With the 3000 mAh battery found in typical phones, @ 3.7 Volts, a power draw of 2 Watts would completely deplete it in 5.5 hours. 5 Watts would deplete it in 2.2 hours. 8 Watts would deplete it in 1.4 hours. So I'd say the 2 Watt figure is pretty accurate.
The nm figure used by different manufacturers are not comparable to each other.
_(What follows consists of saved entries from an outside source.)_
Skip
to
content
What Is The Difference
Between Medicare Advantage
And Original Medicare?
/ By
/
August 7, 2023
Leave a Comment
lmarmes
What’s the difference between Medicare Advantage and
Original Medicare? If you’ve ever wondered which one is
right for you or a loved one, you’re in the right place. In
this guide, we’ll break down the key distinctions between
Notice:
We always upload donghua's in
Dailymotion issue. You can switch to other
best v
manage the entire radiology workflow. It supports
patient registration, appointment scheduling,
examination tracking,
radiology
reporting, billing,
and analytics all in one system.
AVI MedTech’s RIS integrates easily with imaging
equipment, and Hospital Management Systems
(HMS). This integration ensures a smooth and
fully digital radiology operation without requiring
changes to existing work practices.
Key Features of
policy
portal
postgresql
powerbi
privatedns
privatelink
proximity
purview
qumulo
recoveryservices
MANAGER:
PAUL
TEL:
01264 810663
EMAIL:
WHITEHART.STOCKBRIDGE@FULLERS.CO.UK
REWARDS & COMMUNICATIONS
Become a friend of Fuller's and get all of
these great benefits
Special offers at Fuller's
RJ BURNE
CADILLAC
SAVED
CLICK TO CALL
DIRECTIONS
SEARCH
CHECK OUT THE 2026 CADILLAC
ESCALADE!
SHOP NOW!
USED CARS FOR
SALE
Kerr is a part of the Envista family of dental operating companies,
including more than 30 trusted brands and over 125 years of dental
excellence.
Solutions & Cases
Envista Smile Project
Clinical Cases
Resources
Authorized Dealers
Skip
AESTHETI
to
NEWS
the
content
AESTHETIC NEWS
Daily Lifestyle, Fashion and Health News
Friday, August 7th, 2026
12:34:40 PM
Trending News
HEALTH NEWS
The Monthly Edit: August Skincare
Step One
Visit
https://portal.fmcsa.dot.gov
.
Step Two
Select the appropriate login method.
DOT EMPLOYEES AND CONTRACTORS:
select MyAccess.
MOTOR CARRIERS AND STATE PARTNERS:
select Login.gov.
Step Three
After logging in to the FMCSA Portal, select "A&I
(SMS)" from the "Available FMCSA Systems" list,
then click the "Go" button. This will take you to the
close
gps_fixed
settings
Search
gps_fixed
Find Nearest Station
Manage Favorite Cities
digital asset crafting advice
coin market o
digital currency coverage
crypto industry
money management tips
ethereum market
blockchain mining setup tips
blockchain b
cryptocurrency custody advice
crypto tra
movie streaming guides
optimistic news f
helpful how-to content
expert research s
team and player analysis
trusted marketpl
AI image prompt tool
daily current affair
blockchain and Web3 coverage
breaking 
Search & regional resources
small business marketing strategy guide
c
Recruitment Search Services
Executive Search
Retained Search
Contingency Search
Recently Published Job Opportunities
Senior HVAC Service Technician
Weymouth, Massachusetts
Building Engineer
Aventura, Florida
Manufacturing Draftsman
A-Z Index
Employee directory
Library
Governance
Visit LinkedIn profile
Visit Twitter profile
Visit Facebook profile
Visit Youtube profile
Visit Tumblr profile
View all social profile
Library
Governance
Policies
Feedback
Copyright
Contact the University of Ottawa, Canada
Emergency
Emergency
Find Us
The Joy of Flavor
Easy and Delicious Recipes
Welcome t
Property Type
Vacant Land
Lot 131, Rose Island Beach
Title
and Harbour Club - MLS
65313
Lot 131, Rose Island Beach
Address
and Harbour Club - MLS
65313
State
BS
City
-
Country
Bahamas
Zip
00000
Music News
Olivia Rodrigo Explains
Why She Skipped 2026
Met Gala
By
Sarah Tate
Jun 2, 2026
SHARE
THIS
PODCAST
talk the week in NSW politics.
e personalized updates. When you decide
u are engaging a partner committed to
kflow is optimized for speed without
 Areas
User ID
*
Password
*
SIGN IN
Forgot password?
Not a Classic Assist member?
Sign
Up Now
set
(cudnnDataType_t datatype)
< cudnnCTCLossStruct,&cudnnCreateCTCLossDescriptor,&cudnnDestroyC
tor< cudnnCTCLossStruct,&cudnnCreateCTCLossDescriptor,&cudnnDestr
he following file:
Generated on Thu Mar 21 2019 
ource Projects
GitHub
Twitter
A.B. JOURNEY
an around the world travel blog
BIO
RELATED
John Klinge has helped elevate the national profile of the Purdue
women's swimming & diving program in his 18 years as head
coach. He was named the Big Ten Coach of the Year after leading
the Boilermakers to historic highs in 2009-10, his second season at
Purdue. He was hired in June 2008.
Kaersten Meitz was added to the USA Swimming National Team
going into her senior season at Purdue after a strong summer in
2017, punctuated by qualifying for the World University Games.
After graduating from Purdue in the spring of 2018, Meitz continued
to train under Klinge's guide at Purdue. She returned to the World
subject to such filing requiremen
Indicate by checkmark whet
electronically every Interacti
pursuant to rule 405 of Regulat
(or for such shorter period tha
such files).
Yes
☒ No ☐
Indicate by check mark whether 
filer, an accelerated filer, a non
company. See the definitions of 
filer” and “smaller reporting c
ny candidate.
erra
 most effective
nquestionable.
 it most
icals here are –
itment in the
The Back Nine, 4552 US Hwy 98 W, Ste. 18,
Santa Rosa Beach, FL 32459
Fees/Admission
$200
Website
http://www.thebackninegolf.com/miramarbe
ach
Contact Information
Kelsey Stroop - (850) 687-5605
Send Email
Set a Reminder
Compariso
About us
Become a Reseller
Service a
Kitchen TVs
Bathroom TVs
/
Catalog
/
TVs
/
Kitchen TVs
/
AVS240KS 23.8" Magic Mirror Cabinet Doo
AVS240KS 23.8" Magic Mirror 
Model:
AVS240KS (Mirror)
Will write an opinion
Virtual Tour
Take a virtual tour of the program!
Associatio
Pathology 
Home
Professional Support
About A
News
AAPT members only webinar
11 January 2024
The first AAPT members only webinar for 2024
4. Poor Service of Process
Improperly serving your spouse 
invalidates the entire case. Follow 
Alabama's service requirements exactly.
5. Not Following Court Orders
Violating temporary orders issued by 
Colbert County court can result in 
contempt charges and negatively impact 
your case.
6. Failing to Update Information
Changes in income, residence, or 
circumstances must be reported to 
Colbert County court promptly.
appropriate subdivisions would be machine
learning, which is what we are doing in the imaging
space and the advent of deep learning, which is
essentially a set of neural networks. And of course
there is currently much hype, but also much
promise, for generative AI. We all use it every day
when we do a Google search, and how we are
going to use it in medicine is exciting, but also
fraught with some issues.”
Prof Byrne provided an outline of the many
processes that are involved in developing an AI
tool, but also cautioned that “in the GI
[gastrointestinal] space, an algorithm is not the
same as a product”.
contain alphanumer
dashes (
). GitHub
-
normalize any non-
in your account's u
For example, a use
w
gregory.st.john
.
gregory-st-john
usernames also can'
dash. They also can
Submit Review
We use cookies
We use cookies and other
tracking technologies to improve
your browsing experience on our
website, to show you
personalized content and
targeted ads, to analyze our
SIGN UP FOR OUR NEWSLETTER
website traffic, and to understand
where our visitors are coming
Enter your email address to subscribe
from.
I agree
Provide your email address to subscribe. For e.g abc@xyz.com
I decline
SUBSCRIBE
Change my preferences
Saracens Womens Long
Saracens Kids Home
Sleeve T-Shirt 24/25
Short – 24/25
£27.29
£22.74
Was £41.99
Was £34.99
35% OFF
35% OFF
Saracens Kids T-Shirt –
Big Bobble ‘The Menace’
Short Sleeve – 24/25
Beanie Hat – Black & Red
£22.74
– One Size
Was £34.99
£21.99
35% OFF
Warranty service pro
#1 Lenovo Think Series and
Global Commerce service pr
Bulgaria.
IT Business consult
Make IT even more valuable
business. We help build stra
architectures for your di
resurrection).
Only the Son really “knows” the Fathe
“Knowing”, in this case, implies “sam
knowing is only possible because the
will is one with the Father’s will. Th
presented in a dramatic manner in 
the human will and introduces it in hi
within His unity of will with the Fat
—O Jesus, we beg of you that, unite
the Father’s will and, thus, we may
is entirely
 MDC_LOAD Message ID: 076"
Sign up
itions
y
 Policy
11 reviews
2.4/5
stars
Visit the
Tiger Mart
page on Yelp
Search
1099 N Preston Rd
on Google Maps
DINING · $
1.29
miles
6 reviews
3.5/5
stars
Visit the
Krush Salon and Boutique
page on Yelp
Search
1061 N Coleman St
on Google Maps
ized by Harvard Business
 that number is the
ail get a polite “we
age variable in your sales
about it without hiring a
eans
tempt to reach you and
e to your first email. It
They are quite literally measuring different things when they deem a process to be x nm.
- Intel's 14nm process yields 37.5M transistors per mm^2
- TSMC's 10nm process yields 52.5M transistors/mm^2.
- Intel's 10nm process yields 101M transistors/mm^2.
- TSMC's 7nm process yields 114M transistors/mm^2
- Samsung's 5nm process is 126.5M transistors/mm^2 (although this is memory, so somewhat more compact).
- TSMC's 5nm process is projected to yield 171M transistors/mm^2
So Intel's 10nm process is actually more comparable to TSMC's 7nm, than to TSMC's 10nm.
The problem with comparing Geekbench scores across different CPU platforms is that several of the things which comprise the benchmark have hardware assist on some CPUs, not on others. This results in substantially higher scores on the CPUs with hardware acceleration. But the reason general purpose CPUs are missing hardware assist for these functions is because the task is extremely rare (like AES encryption/decryption), and the CPU is very fast. So it's not worth devoting the silicon to it, because in the rare instances where it's needed the CPU can complete it in a reasonable amount of time. But in something like a SoC, the general purpose part of the CPU is so slow that AES would completely cripple performance. So they have to add hardware AES encryption/decryption to make the SoC usable in the rare instances where it will be needed.
The benchmark does not weight these according to frequency of need as is done in the CPU design process. It weights these rarely-used functions the same as commonly-used functions, resulting in the hardware acceleration in SoCs exaggerating their benchmark score compared to general purpose CPUs. Whereas in real-world tasks, the general purpose CPUs dominate.